NOTW toxicity could hit News Int, say advertisers

Advertising industry bodies say that News of the World’s toxicity may have infected other News International brands, which could lead to an advertiser boycott of The Sun, The Times and The Sunday Times.


Fresh allegations have been levelled at The Sun and The Sunday Times this week, accusing the newspapers of using illegal methods to access former Prime Minister Gordon Brown’s personal information.

Ian Barber, director of communications at the Advertising Association, says it is critical for advertisers to judge News International’s crisis correctly due to the “tidal wave” of public opinion as the story unfolds.

He says: “Advertisers considering their position with News International is quite understandable. With the News of the World, advertisers had to make the clear leap of responding to consumer demand [and quickly suspending ads], but it is more nuanced at News International.”

Nicola Mendelsohn, president of the IPA, says: “Advertisers have to be prepared to not underestimate the power of the crowd and plan for uncertainty as there is still anger bubbling under the surface aimed at News International.”

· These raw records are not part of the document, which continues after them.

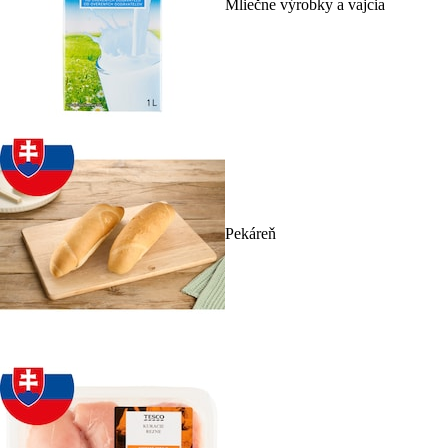
Mliečne výrobky a vajcia
Pekáreň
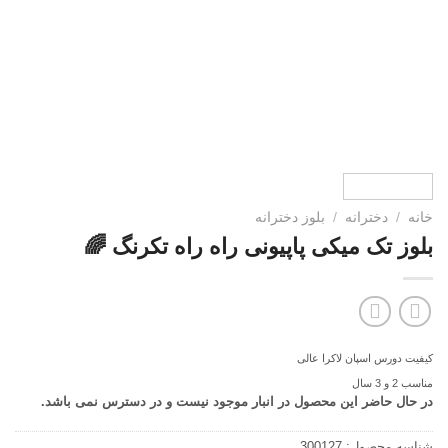
دخترانه
/
بلوز دخترانه
تک میکی پاپیونی راه راه تکرنگ 🌈
رس اسپان لاکرا عالی
حاضر این محصول در انبار موجود نیست و در دسترس نمی باشد.
محصول:
300127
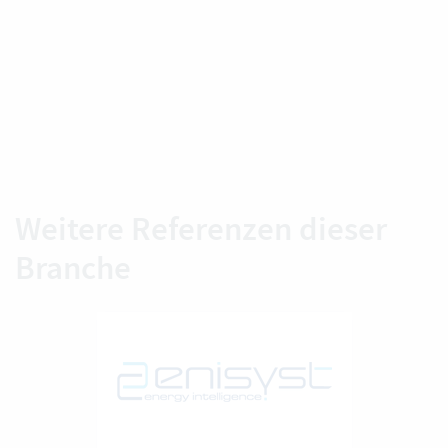
Weitere Referenzen dieser
Branche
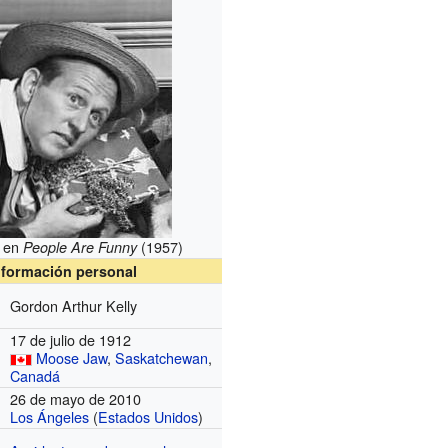
r en
(1957)
People Are Funny
nformación personal
Gordon Arthur Kelly
17 de julio de 1912
Moose Jaw
,
Saskatchewan
,
Canadá
26 de mayo de 2010
Los Ángeles
(
Estados Unidos
)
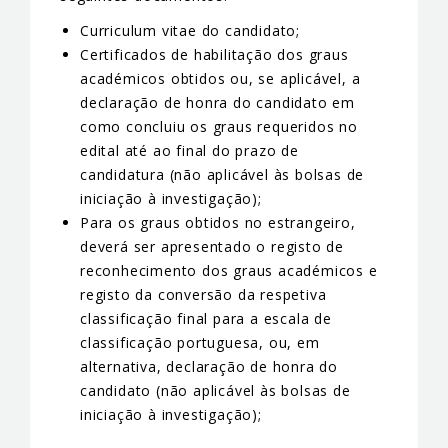
Curriculum vitae do candidato;
Certificados de habilitação dos graus
académicos obtidos ou, se aplicável, a
declaração de honra do candidato em
como concluiu os graus requeridos no
edital até ao final do prazo de
candidatura (não aplicável às bolsas de
iniciação à investigação);
Para os graus obtidos no estrangeiro,
deverá ser apresentado o registo de
reconhecimento dos graus académicos e
registo da conversão da respetiva
classificação final para a escala de
classificação portuguesa, ou, em
alternativa, declaração de honra do
candidato (não aplicável às bolsas de
iniciação à investigação);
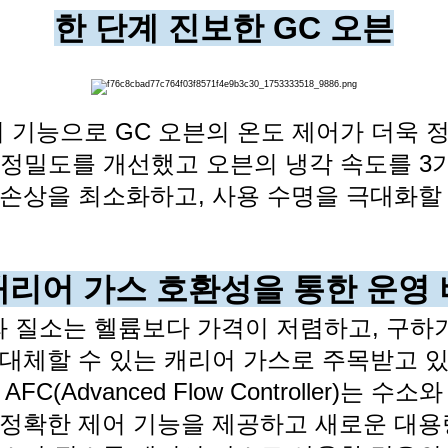
한 단계 진보한 GC 오븐
어 기능으로 GC 오븐의 온도 제어가 더욱
 정밀도를 개선했고
오븐의 냉각 속도를 3
 손상을 최소화하고, 사용 수명을 극대화할 
캐리어 가스 호환성을 통한 운영 
 질소는 헬륨보다 가격이 저렴하고, 구하
대체할 수 있는 캐리어 가스로 주목받고 
FC(Advanced Flow Controller)는 수
정확한 제어 기능을 제공하고
새로운 대용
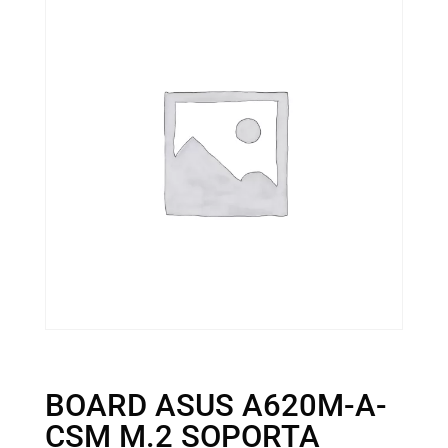
BOARD ASUS A620M-A-
CSM M.2 SOPORTA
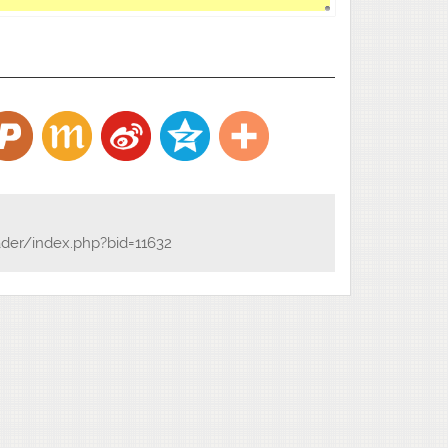
ader/index.php?bid=11632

Renault became the first brand to say it will suspend advertising in all News International newspapers last week. Other advertisers have told Marketing Week they will continue to review their ongoing relationships with News International while police investigations are taking place.

Paul Hayes, managing director of News International Commercial, says: “We appreciate that the closure of the News of the World has had an affect on our commercial partners, and we will continue to communicate and engage with them during this difficult time. News International is considering plans for the future, and remains sensitive to the needs of our advertisers.”

It is thought News International will launch a new Sunday title to fill the gap of the now-closed News of the World, rumoured to be named the Sun on Sunday, but commentators have warned that any new title will need to be differentiated to ensure it is not just a “rebadging” exercise.